There is lots of advice and support from people going through this on the 'struggling with separation' threads. I found the Runaway Husbands book helped a lot, and yours sounds like a runaway situation. Other things that helped me were a good counsellor, long conversations with supportive family (I found it very hard to tell wider people, work colleagues etc), and the classic self care recommendations that everyone else is suggesting above - the basics of diet, sleep, exercise.
In the early stages I made a conscious effort to make beneficial choices rather than destructive ones. Not very strictly, e.g. I used wine a lot to relax but reined it in when I could see my consumption increase.
If you are struggling to sleep there are really good sleep visualisations on Spotify. I kept a notebook by the bed and if I couldn't sleep I would write things out and try to empty my head. Then I would listen to a visualisation recording to try and soothe back to sleep. As others have said, lots of exercise helps with sleep too. I have dogs so needed to walk them every day and getting outside and keeping a routine helps.
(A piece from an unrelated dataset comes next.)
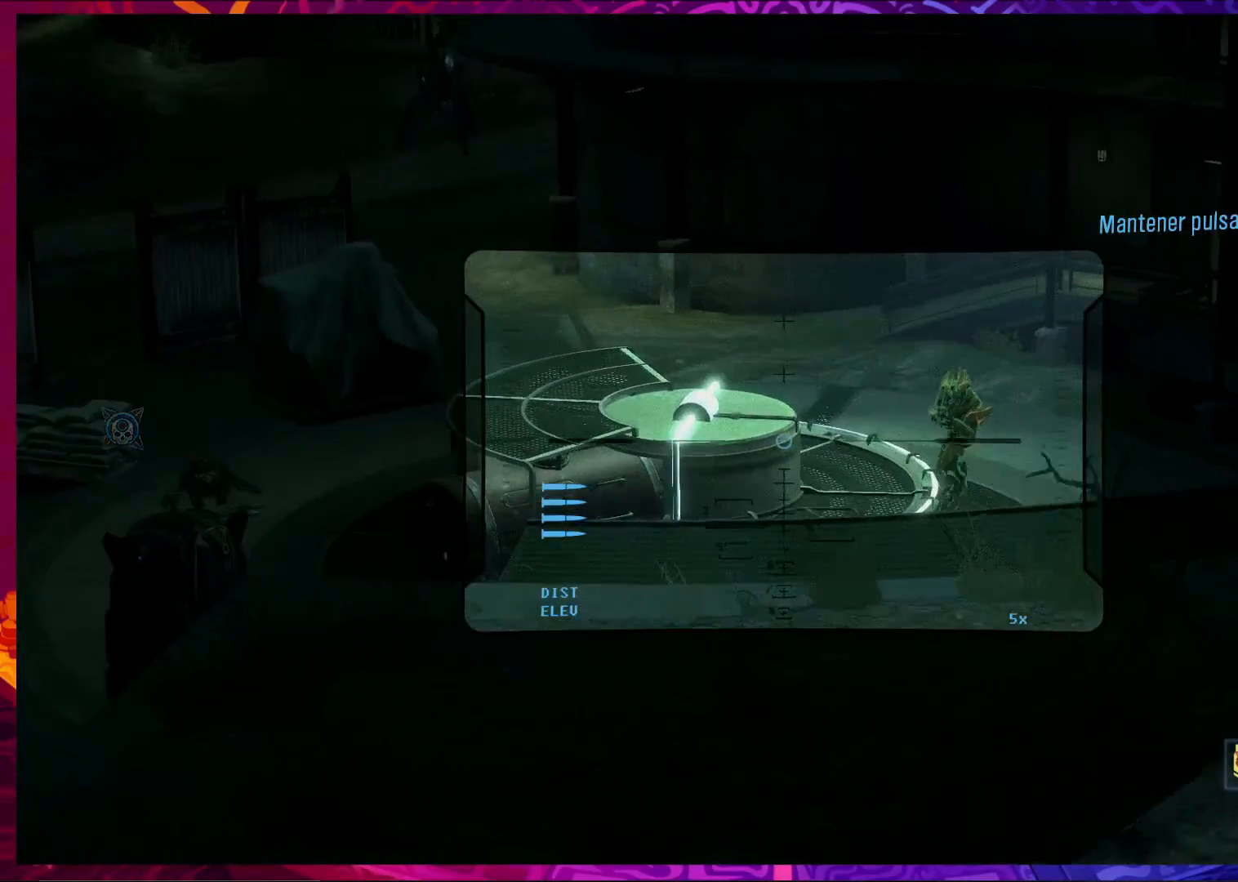
{"keys": [], "mouse": [], "events": []}
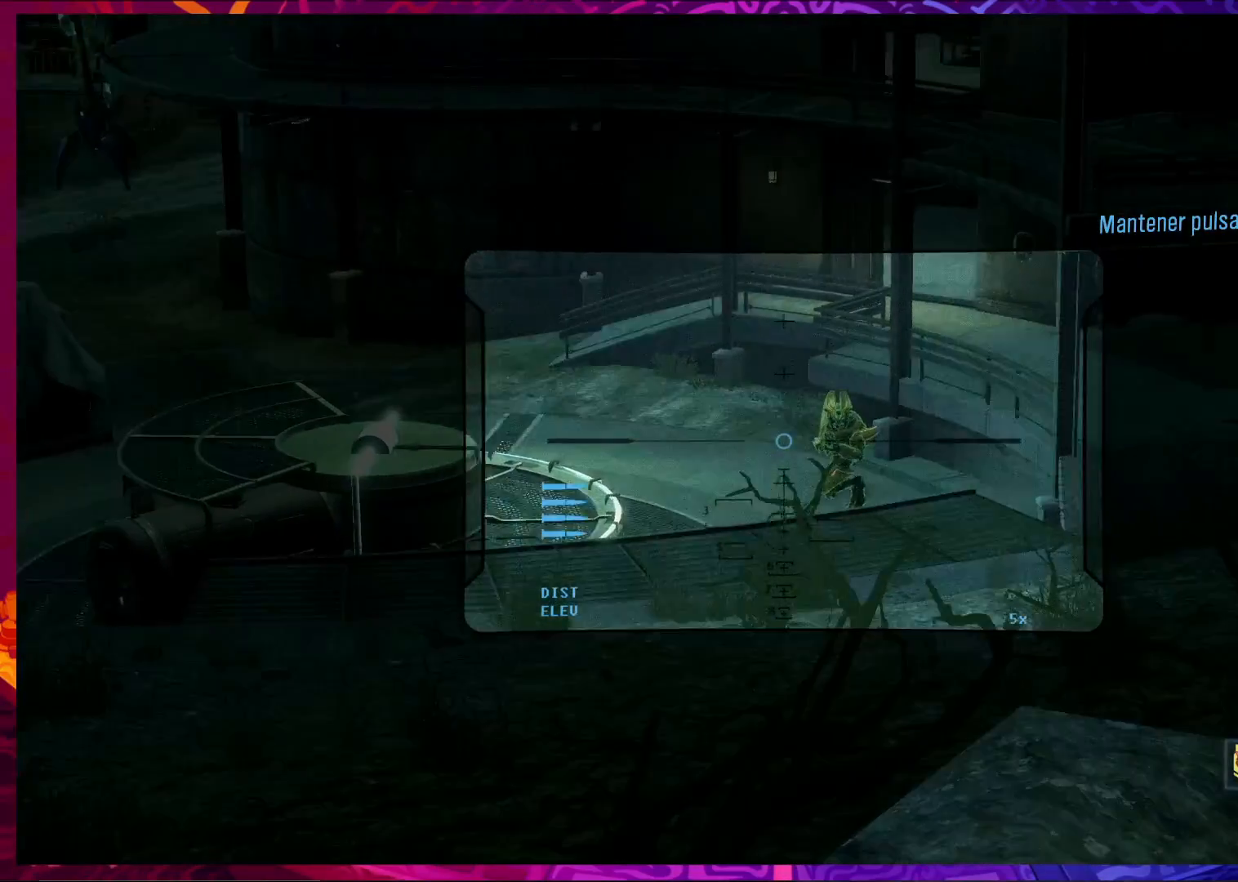
{"keys": [], "mouse": [], "events": []}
The self care stuff shouldn't be punitive or another thing to beat yourself up about if you don't e.g. cook a healthy meal from scratch every night. I was exhausted for quite a long time just dealing with all the practical and emotional stuff that separation brings. I have watched an insane amount of TV in the past year, but I think it's just been about allowing my brain to switch off for a while. I felt better after I read a study that said low-effort activities like watching TV are exactly what is needed to recover from or prevent burnout!
For me, self care is a combination of doing what makes you feel better at that moment but also understanding what will really make you feel better in the long term e.g. a tub of ice cream or bottle of wine might be genuinely what you need now and again but if it's every night it's only going to make you feel worse and make it harder.
The first stages are really tough though. Just getting through the days is an achievement. Don't set your expectations of yourself too high. Good luck.